Am 9. April 2022 besuchte der britische Premierminister Boris Johnson überraschend den Präsidenten der Ukraine, Wolodymyr Selenskyj, in Kiew. Die Intervention von Washington und London wird von Beobachtern als Grund gesehen, warum die Friedensverhandlungen in Istanbul scheiterten.

Hätte der Krieg in der Ukraine verhindert werden können? Und was ist mit Gaza und der Rolle der Medien? Ein Essay, Teil 2 und Schluss.

Das ist der zweite Teil des Essays. Den ersten Teil, "Warum wir in Gaza und der Ukraine auf der falschen Seite stehen", finden Sie hier .

Der Verteidigungsakt in der Ukraine ist längst zu einem Stellvertreterkrieg geworden, in dem die USA und Nato indirekt gegen Russland kämpfen.

Das wird im Westen auch offen anerkannt. Man gibt als Kriegsziel aus, Russland zu schädigen und zu schwächen. Über die Gefahren, die darin stecken, muss nicht weiter gesprochen werden. Es dürfte klar sein, dass die russische Atommacht bei diesem Unternehmen nicht einfach zusehen wird.

Diplomatie-Blockade als Versagen

Daher verfehlt der Fokus auf Waffenlieferungen und auf die Frage, ob sie gerechtfertigt sind oder nicht, den eigentlichen Punkt. Denn es geht ja nicht darum, alle Waffenlieferungen für die Ukraine von heute auf morgen einfach einzustellen. Das würde die Ukraine wehrlos machen, die Konsequenzen kann sich jeder vorstellen.

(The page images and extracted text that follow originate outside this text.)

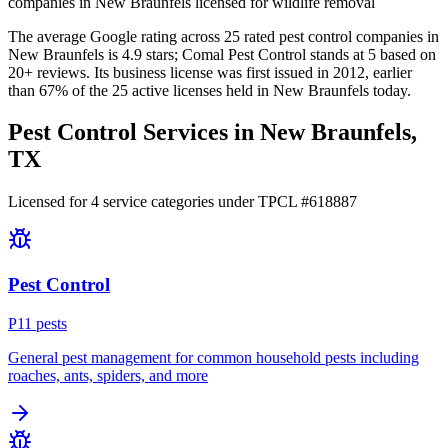
companies in New Braunfels licensed for wildlife removal
The average Google rating across
25
rated pest control
companies
in
New Braunfels
is
4.9
stars;
Comal Pest Control
stands at
5
based on
20+
reviews.
Its business license was first issued in
2012
, earlier
than
67
% of the
25
active licenses held in
New Braunfels
today.
Pest Control Services in
New Braunfels
,
TX
Licensed for
4
service
categories
under TPCL #
618887
Pest Control
P
11
pest
s
General pest management for common household pests including
roaches, ants, spiders, and more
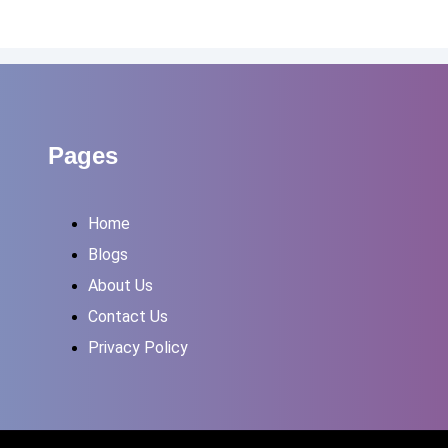
Pages
Home
Blogs
About Us
Contact Us
Privacy Policy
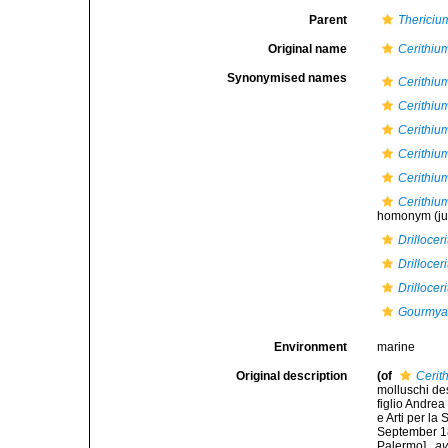
Parent
Thericiu
Original name
Cerithiu
Synonymised names
Cerithiu
Cerithiu
Cerithiu
Cerithiu
Cerithiu
Cerithium
homonym
(j
Drilloce
Drilloce
Drilloce
Gourmya
Environment
marine
Original description
(of
Cerit
molluschi des
figlio Andre
e Arti per la
September 183
Palermo].
,
av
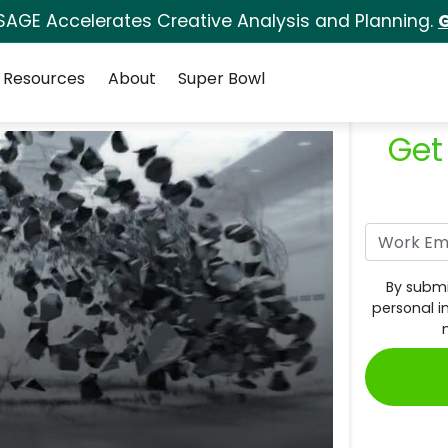
SAGE Accelerates Creative Analysis and Planning.
G
Resources
About
Super Bowl
Get
By submi
personal i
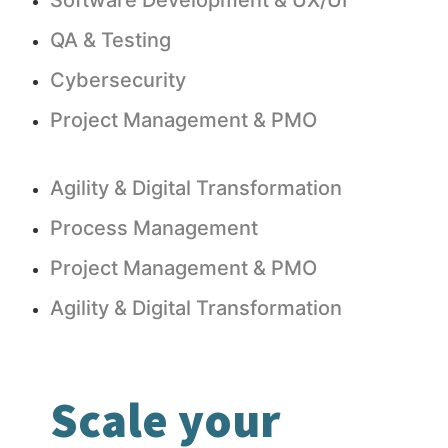
Software Development & UX/UI
QA & Testing
Cybersecurity
Project Management & PMO
Agility & Digital Transformation
Process Management
Project Management & PMO
Agility & Digital Transformation
Scale your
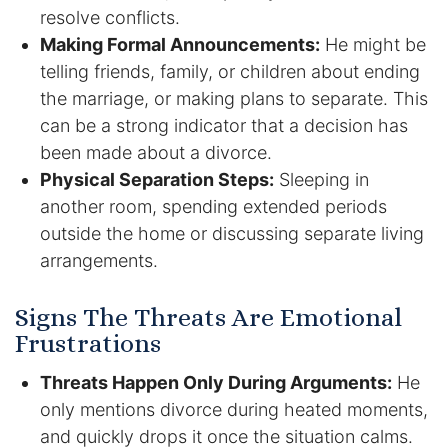
resolve conflicts.
Making Formal Announcements:
He might be
Racketeering Defense
telling friends, family, or children about ending
Sex Crimes
the marriage, or making plans to separate. This
can be a strong indicator that a decision has
Theft Crimes
been made about a divorce.
Physical Separation Steps:
Sleeping in
White Collar Crime Attorney
another room, spending extended periods
outside the home or discussing separate living
About Us
arrangements.
William B. Bennett
Signs The Threats Are Emotional
Frustrations
Kevin Michael Bennett
Threats Happen Only During Arguments:
He
Cindy Quinones
only mentions divorce during heated moments,
and quickly drops it once the situation calms.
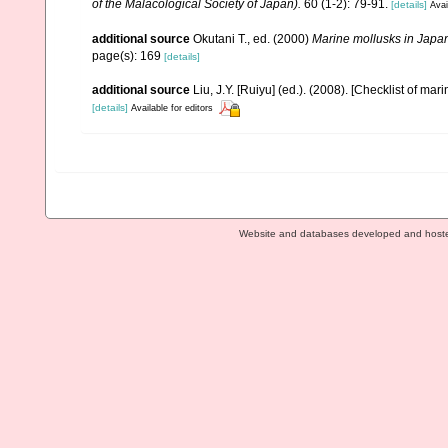
of the Malacological Society of Japan).
60 (1-2): 79-91.
[details]
Avai
additional source
Okutani T., ed. (2000)
Marine mollusks in Japa
page(s): 169
[details]
additional source
Liu, J.Y. [Ruiyu] (ed.). (2008). [Checklist of mar
[details]
Available for editors
Website and databases developed and host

Es geht vielmehr um den Rahmen, in dem die Waffenlieferungen stattfinden. Nämlich: Waffen ja, immer mehr, immer schwerere, egal, wie schlimm die Konsequenzen sind. Dabei sendet man an Moskau die Botschaft, dass bis zum letzten Ukrainer gekämpft werde, während es keine Verhandlungen mit Russland über eine Beilegung des Kriegs geben kann. Keine Kompromisse.

Diese Diplomatie-Blockade bzw. Diplomatie-Tabuisierung über zweieinhalb Jahre Krieg ist das eigentliche moralische Versagen des US-angeführten Westens. Und dieses Versagen geht weit in die Konfliktgeschichte zurück.

Nato-Expansion und rote Linien Moskaus

Blicken wir ein wenig zurück. Letztlich ist der Konfliktherd die Osterweiterung der Nato bis einschließlich die Ukraine und Georgien. Es gab bei der Wiedervereinigung Deutschlands das Versprechen der USA an Michail Gorbatschow, dass es keine Ausweitung der Nato nach Osten geben wird. Doch das Versprechen wurde gebrochen.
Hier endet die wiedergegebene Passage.